McDonald J sought to consider the position from GH’s point of view:

38. […] In this regard, I am once again assisted by fact of GH’s consent to admission when she had capacity to consent to that course and before she was overborne by her agoraphobia and anxiety. As I have stated, for the reasons I have given I am satisfied that this would remain her position if she had capacity in light of the fact this this view was taken by her as recently as a few days ago. I am further satisfied that GH would also take counsel of relatives and family who seek for her to go to hospital and would likely place weight on that counsel, particularly in circumstances where it is plain that GH was desirous of a safe birth for her second child. Within this context, I have of course also borne in mind that, having heard the evidence in this case, the considered recommendation of the Official Solicitor, as litigation friend for GH, that it is in GH’s best interests now to be admitted to hospital for obstetric and postnatal care.

The order was therefore made.  McDonald J noted that,

40. […] it is a very grave step indeed to declare lawful medical treatment that a patient has stated she does not wish to undergo. It is a graver step still compel, possibly by means of the use of sedation and reasonable force if further gentle persuasion fails, the removal of a person from their home to ensure their attendance at hospital for such medical treatment. Parliament has conferred upon the court jurisdiction to make a declaration of such gravity only where it is satisfied that the patient lacks the capacity to decide whether to undergo the treatment in question and where it is satisfied that such treatment is in that patient’s best interests.

41. In this case I am satisfied that the Trust has discharged the heavy burden resting upon it in demonstrating that GH lacks capacity to decide whether to agree to be admitted to hospital for obstetric treatment and a possible emergency caesarean section and that the course of action proposed by the Trust is in GH’s best interests. Within this context, I make the order in the terms appended to this judgment.
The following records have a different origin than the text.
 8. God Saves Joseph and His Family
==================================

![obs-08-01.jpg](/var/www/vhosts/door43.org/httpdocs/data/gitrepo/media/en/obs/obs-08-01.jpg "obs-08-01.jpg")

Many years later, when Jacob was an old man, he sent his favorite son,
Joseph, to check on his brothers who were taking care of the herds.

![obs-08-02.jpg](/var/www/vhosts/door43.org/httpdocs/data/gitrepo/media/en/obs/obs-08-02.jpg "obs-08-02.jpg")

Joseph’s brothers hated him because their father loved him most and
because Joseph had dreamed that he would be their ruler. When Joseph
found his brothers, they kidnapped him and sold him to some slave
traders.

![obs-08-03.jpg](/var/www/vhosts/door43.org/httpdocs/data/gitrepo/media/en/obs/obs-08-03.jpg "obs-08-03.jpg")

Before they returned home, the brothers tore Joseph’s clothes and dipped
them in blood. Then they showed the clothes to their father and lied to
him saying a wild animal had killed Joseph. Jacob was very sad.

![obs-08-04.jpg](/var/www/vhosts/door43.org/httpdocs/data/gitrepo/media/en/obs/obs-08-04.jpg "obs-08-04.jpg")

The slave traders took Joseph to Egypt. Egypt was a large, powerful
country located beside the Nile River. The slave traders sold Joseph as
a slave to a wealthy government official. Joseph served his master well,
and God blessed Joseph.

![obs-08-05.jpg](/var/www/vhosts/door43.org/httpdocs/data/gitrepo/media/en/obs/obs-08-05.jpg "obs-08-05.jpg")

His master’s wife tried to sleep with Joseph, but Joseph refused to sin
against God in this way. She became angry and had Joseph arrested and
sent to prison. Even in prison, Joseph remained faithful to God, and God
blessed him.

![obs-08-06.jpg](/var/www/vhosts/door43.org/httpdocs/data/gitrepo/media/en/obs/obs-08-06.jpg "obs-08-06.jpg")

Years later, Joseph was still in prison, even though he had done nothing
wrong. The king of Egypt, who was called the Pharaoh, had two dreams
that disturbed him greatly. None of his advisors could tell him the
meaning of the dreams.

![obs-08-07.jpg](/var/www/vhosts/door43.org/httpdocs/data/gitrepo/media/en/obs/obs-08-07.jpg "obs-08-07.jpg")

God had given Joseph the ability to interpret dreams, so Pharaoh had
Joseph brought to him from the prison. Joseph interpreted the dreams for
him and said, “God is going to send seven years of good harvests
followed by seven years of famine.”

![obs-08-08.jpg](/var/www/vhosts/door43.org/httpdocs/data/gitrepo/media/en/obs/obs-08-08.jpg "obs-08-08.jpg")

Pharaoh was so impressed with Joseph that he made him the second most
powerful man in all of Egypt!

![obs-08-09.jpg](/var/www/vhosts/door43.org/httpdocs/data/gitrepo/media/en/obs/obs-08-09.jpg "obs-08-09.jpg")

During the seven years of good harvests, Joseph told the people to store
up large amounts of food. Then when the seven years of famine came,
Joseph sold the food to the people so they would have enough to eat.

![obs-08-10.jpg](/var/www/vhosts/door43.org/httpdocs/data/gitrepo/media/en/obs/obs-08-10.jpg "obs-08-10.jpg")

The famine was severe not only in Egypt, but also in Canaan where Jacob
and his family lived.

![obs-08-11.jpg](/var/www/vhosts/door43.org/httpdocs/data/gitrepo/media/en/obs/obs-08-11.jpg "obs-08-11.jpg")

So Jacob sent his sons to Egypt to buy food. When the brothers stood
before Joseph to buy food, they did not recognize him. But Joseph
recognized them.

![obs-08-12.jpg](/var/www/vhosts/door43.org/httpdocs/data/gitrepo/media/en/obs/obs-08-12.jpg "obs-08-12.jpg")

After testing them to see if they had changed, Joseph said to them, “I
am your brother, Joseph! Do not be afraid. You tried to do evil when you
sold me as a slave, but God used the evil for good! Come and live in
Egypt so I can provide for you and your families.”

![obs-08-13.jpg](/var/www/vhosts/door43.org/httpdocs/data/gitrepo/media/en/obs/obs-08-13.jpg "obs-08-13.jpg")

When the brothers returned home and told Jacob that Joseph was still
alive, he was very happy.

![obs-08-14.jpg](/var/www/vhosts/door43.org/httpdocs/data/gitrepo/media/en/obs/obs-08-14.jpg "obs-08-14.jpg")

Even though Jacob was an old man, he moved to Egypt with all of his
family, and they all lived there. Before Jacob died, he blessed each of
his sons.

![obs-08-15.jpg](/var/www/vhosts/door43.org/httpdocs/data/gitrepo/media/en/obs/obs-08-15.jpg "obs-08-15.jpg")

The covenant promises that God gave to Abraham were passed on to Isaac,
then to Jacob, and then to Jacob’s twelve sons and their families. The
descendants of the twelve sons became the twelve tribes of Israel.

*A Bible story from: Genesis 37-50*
In light of the foregoing, it may come as a (happy) surprise to discover the postscript to the judgment that:

43. Ahead of this judgment being formally handed down, the court was informed that GH had given birth to a healthy baby boy. In the event, following the out of hours hearing and the decision of the court, GH’s labour began to progress quickly and she delivered her son at home before it was possible to execute the arrangements authorised by the court regarding her transport to hospital for obstetric and postnatal treatment.


Cases concerning birth arrangements are always – and rightly – ones which cause concern, both to the courts, and to practitioners.  In both of these cases, it is striking the extent to which the court founded themselves on what they understood to be evidence that the woman in question in fact would have wished to have been delivered safely of their baby, even if the means now being proposed were ones that they were objecting to.  Their will, in other words, was being prioritised over their preferences.   These cases are a crucial reminder of the importance in this setting (above almost all others) of ensuring that proper steps are taken by way of advance care planning to ensure the recording of the evidence required to determine that will.

GH’s case is also a reminder of how quickly the Court of Protection can be summoned to help where required (and also of the importance of the fact that the Official Solicitor is now able to offer an out of hours service so as to ensure that the person in question is represented).   As McDonald J reminded us, the power to go out of hours should only be used as a last resort, especially in circumstances where contingency planning is possible.  But it is very important that it is there.  The decision is also, thankfully, another reminder of the fact that planning for the worst is quite often the best guarantor that the best will in fact occur.